START Entries provided

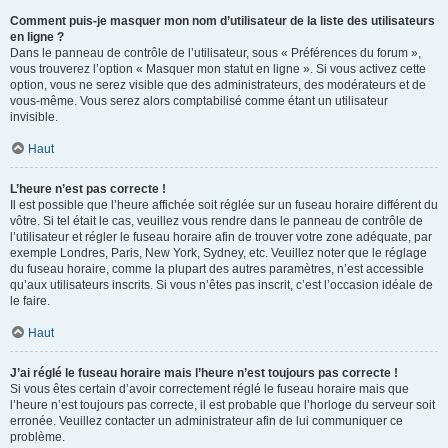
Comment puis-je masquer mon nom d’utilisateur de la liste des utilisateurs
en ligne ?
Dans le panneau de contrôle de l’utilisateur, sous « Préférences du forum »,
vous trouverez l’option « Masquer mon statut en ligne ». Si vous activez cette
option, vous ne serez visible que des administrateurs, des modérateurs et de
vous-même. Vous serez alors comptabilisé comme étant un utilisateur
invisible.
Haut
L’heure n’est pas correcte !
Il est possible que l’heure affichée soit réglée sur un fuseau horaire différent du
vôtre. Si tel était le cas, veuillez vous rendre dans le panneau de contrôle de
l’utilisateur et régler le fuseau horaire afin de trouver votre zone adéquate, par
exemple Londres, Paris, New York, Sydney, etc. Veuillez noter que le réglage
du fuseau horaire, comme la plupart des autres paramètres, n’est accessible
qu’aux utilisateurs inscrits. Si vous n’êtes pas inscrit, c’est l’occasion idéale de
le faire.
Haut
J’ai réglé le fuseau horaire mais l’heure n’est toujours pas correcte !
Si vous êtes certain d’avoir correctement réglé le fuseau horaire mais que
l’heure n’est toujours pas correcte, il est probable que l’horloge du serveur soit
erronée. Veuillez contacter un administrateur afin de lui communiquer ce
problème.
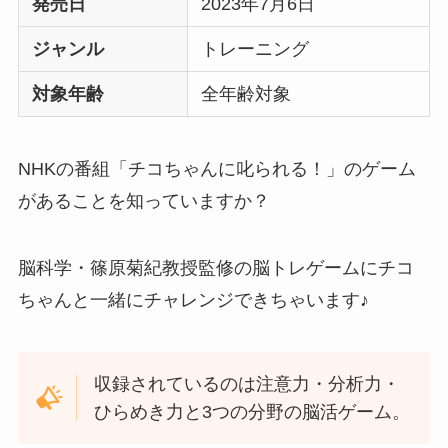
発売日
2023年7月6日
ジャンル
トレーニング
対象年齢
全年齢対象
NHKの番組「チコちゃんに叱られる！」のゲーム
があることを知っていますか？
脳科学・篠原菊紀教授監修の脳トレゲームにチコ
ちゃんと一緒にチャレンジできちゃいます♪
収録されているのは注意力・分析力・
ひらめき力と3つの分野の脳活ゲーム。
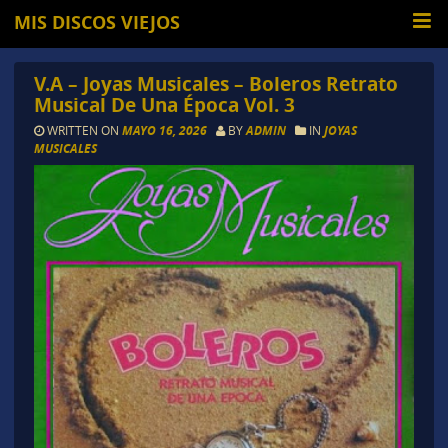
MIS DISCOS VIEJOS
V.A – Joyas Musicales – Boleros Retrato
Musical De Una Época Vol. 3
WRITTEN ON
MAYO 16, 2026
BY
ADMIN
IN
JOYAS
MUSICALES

END Entries provided

▶ [Problem requirements]:
Drop every image, please, and write out the data above exactly as shown.

▶ [Result for this task]:
Comment puis-je masquer mon nom d’utilisateur de la liste des utilisateurs
en ligne ?
Dans le panneau de contrôle de l’utilisateur, sous « Préférences du forum »,
vous trouverez l’option « Masquer mon statut en ligne ». Si vous activez cette
option, vous ne serez visible que des administrateurs, des modérateurs et de
vous-même. Vous serez alors comptabilisé comme étant un utilisateur
invisible.
Haut
L’heure n’est pas correcte !
Il est possible que l’heure affichée soit réglée sur un fuseau horaire différent du
vôtre. Si tel était le cas, veuillez vous rendre dans le panneau de contrôle de
l’utilisateur et régler le fuseau horaire afin de trouver votre zone adéquate, par
exemple Londres, Paris, New York, Sydney, etc. Veuillez noter que le réglage
du fuseau horaire, comme la plupart des autres paramètres, n’est accessible
qu’aux utilisateurs inscrits. Si vous n’êtes pas inscrit, c’est l’occasion idéale de
le faire.
Haut
J’ai réglé le fuseau horaire mais l’heure n’est toujours pas correcte !
Si vous êtes certain d’avoir correctement réglé le fuseau horaire mais que
l’heure n’est toujours pas correcte, il est probable que l’horloge du serveur soit
erronée. Veuillez contacter un administrateur afin de lui communiquer ce
problème.
発売日
2023年7月6日
ジャンル
トレーニング
対象年齢
全年齢対象
NHKの番組「チコちゃんに叱られる！」のゲーム
があることを知っていますか？
脳科学・篠原菊紀教授監修の脳トレゲームにチコ
ちゃんと一緒にチャレンジできちゃいます♪
収録されているのは注意力・分析力・
ひらめき力と3つの分野の脳活ゲーム。
MIS DISCOS VIEJOS
V.A – Joyas Musicales – Boleros Retrato
Musical De Una Época Vol. 3
WRITTEN ON
MAYO 16, 2026
BY
ADMIN
IN
JOYAS
MUSICALES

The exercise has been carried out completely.